Rafel “Lo Cristalero”, Restaurante Asador

Hace unos días fuimos a un restaurante que nos recomendaron en Vinaròs (Castellón), Rafel “Lo Cristalero”, situado en la calle Cervantes, 2 de esta localidad costera. Nos dijeron que ofrecían cocina Mediterránea y cocina de Autor de la mano del chef Andrea Della Rocca, así que acudimos y lo que sigue es de lo que disfrutamos.

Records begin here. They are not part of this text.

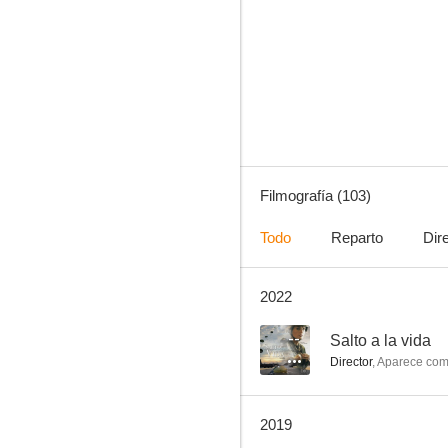
The L Word
8.2
Filmografía (103)
Todo
Reparto
Dir
2022
El retorno de las brujas
7.9
--
Salto a la vida
Director
,
Aparece co
2019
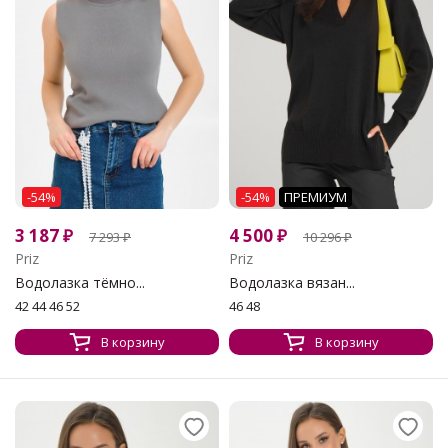
-54%
-54%
ПРЕМИУМ
3 187
₽
4 500
₽
7 293
₽
10 296
₽
Priz
Priz
Водолазка тёмно...
Водолазка вязан...
42 44 46 52
46 48
В корзину
В корзину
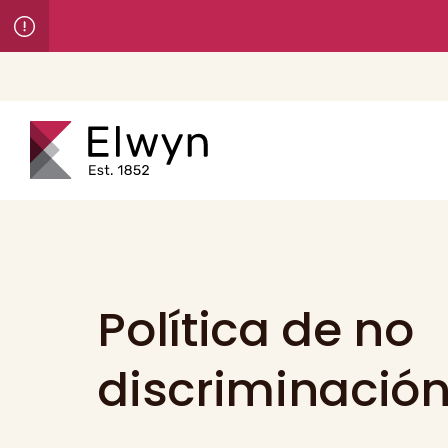
Política de no
discriminació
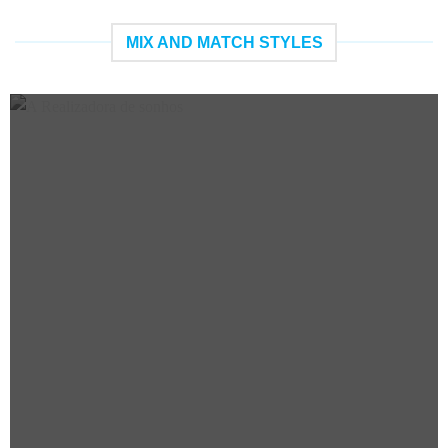
MIX AND MATCH STYLES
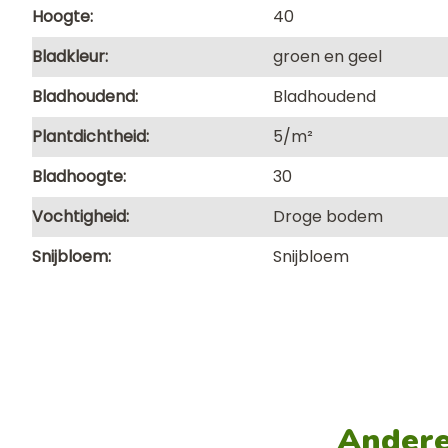
Hoogte
40
Bladkleur
groen en geel
Bladhoudend
Bladhoudend
Plantdichtheid
5/m²
Bladhoogte
30
Vochtigheid
Droge bodem
Snijbloem
Snijbloem
Andere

En primer lugar, el ambiente del local, con capacidad para unos 50 comensales, es muy acogedor, decorado con mucho mimo y una iluminación muy correcta, a pesar de la cercanía de las mesas puedes sentirte en intimidad con tu acompañante.

La carta del restaurante muy bien organizada, distribuida por tipos de cocina y con diversas propuestas muy tentadoras. Iniciamos la cena con un Queso de cabra envuelto con jamón crujiente aromatizado al tomillo. Amantes como somos de este queso y también del buen jamón, no nos podía defraudar, sólo encontramos que hubiera sido más favorable que el jamón tuviera un corte más fino.

Una sorprendente presentación para un exquisito plato, Cigalas a la plancha con helado de hierbabuena, la imagen no le hace justicia, pero el plato (hecho a mano) era enorme y os aseguramos que el sabor y la frescura de los ingredientes, así como su combinación, fue excelente. Acompañaba de unos fideos de arroz que se deshacían en la boca, galleta y el helado increíble.

De segundo plato disfrutamos de un Biffe de ciervo al horno con caramelo de vino tinto y puré de manzana. Lo interesante de este plato es combinar todos los sabores en cada bocado. La carne estaba en su punto de cocción y la salsa pronunciaba su sabor con mucho gusto.

Correcta fue la Brocheta gigante de cigala con tofu, textura de espárrago, setas, crujiente de aceitunas negras y aceite de vainilla. La regaliz y el humo natural también acompañaban este plato, que preferiblemente debían aderezar los champiñones, ya que la brasa los dejó un poco secos, pero es algo fácilmente solucionable. Las cigalas exquisitas pero destacamos el tofu, suave, esponjoso y muy gustoso.

Para culminar la cena disfrutamos de un Pastel Gintonic con salsa de albaricoque y romero y galleta de amaretto. Además de refrescante e ideal para una buena digestión, su sabor era muy intenso y agradable, cada bocado plasmaba su nombre y en combinación, ideal.

Ni qué decir tiene que el Coulant de chocolate con salsa de té matcha y coco embriagó nuestro paladar, podéis apreciarlo en la imagen, pero realmente estuvo excelente, rematado con una salsa sorprendentemente rica y bien conjugada.

Acompañamos muy bien la cena con un Balbás Roble, un tinto Ribera del Duero, redondo, suave y fresco, con un postgusto sutil. Cafés y copas nos deleitaron en una agradable sobremesa, todo a un precio de 80 euros.

La nueva recomendación es volver al restaurante, ya que acaban de renovar la carta y visto lo visto, es digna de probar, así que en breve volveremos a Rafel “Lo Cristalero” y ya os contaremos.